Objective => Reproduce the records verbatim, covering only the stretch from the line containing "genus: Cleonia" through the line containing "genus: Monotagma".

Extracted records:
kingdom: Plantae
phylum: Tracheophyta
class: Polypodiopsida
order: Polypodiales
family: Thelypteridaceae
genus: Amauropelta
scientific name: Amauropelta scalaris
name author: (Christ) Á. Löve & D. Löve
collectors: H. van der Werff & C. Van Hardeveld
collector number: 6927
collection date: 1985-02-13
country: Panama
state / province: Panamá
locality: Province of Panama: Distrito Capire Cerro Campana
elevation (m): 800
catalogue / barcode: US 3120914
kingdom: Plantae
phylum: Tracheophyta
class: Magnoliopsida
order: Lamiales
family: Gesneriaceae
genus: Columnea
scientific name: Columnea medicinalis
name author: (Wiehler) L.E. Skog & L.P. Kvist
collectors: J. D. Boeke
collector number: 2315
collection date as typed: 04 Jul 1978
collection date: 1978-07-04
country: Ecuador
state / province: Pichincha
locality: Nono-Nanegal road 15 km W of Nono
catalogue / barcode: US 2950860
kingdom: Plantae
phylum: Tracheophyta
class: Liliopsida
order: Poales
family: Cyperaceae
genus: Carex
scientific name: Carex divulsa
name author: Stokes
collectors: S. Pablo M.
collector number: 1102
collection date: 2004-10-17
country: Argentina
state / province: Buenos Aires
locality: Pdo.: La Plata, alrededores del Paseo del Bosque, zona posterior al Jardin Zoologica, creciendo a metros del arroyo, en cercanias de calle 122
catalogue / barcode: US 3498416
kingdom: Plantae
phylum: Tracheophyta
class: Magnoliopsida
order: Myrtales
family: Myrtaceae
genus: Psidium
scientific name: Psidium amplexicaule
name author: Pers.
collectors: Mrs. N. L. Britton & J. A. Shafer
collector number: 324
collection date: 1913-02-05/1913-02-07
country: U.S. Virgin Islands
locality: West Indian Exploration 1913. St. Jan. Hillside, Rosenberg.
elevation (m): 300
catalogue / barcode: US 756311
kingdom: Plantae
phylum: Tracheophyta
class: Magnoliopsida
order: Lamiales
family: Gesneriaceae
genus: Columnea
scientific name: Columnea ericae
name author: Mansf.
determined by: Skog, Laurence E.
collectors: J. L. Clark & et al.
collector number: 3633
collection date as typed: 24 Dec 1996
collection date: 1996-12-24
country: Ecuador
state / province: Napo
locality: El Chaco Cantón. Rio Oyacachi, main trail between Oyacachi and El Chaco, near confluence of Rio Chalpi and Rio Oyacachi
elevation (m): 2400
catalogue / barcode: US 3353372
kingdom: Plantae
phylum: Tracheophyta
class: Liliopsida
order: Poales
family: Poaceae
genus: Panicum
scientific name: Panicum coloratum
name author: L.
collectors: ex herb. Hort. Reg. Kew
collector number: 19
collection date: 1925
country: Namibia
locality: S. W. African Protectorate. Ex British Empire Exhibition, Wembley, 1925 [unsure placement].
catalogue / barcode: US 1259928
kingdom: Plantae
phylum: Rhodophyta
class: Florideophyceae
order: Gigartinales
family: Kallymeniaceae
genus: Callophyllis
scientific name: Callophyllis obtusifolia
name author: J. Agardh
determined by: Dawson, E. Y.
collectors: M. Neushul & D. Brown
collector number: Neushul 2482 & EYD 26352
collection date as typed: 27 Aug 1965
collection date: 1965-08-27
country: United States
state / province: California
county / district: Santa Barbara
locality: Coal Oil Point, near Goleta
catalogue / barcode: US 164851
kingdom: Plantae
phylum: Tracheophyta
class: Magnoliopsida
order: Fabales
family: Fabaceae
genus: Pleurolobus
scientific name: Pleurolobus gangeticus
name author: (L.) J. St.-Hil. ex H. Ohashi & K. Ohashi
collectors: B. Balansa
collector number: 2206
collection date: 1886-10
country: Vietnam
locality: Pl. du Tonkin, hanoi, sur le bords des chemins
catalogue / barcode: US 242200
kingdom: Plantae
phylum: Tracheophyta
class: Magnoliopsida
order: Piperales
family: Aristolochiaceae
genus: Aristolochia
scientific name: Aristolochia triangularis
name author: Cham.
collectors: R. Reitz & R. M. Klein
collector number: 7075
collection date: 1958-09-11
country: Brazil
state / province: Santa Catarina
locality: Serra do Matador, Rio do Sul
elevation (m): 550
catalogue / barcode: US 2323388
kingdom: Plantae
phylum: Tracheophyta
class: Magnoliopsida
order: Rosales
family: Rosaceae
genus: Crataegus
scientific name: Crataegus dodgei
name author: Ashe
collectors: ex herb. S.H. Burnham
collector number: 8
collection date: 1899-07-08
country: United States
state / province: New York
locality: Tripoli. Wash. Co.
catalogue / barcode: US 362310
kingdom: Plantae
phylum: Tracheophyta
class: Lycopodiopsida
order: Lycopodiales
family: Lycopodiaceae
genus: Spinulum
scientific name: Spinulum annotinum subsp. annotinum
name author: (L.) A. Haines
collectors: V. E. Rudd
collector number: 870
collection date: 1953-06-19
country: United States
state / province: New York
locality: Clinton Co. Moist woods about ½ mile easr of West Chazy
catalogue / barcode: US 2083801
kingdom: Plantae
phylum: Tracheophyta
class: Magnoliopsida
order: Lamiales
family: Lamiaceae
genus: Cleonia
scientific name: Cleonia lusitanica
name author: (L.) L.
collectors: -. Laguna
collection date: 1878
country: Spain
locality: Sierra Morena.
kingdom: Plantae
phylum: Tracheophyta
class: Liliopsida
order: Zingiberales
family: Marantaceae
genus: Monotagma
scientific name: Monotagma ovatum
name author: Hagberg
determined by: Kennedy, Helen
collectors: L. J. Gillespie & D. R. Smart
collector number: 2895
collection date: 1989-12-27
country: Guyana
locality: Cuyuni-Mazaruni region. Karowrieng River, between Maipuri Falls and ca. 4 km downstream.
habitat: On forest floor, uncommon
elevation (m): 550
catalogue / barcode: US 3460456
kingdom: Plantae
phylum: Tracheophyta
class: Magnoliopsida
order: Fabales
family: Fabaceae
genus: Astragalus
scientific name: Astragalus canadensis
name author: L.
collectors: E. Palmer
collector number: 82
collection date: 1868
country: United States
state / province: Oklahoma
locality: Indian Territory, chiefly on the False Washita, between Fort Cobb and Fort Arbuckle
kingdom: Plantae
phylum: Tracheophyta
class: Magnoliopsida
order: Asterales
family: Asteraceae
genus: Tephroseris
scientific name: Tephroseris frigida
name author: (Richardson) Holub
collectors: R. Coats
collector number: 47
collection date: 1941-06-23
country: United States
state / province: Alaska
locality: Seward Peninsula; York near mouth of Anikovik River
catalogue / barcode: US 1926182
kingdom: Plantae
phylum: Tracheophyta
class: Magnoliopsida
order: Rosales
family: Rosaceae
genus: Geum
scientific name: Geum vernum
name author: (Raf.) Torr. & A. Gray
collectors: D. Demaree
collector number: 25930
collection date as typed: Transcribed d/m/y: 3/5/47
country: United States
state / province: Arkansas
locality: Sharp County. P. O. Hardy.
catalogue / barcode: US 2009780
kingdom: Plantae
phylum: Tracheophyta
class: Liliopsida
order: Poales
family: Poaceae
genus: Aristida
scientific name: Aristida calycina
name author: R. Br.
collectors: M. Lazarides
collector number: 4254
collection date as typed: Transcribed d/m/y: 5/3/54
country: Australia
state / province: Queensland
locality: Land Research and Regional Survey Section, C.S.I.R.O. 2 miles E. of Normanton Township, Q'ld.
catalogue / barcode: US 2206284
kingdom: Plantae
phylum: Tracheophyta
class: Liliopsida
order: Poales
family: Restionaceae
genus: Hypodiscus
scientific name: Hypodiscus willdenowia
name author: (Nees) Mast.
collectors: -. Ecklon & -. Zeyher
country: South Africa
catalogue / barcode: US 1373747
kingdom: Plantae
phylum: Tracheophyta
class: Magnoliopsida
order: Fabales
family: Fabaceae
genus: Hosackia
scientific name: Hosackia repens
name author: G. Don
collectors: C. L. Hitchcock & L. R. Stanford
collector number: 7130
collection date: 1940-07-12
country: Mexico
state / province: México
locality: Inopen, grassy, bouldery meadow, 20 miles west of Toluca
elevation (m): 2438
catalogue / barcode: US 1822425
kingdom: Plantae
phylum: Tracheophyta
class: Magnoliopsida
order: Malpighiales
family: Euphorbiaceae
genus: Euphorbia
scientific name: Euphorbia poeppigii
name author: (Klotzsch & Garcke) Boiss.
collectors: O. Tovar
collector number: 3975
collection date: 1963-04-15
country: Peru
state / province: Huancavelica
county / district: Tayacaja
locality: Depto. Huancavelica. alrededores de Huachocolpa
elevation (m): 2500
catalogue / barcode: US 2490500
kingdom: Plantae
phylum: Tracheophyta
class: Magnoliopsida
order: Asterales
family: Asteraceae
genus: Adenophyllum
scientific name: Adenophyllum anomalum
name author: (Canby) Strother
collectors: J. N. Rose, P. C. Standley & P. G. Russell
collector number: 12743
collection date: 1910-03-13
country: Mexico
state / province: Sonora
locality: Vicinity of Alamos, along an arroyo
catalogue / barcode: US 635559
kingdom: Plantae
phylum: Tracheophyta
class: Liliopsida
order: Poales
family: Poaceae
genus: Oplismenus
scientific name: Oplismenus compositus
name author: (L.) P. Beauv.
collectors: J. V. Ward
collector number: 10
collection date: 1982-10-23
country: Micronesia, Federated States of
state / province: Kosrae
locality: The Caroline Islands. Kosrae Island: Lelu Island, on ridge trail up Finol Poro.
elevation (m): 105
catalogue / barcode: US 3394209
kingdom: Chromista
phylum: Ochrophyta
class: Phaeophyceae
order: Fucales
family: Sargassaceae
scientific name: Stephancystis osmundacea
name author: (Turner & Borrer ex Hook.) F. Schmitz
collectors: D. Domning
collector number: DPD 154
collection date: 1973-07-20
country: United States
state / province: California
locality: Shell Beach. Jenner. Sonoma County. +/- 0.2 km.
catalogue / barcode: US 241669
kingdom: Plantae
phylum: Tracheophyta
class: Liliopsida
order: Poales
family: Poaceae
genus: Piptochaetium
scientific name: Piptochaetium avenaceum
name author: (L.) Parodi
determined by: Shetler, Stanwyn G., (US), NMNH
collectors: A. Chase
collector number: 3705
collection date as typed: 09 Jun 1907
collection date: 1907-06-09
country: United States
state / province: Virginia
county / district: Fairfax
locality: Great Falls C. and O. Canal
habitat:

Exercise response =>
genus: Cleonia
scientific name: Cleonia lusitanica
name author: (L.) L.
collectors: -. Laguna
collection date: 1878
country: Spain
locality: Sierra Morena.
kingdom: Plantae
phylum: Tracheophyta
class: Liliopsida
order: Zingiberales
family: Marantaceae
genus: Monotagma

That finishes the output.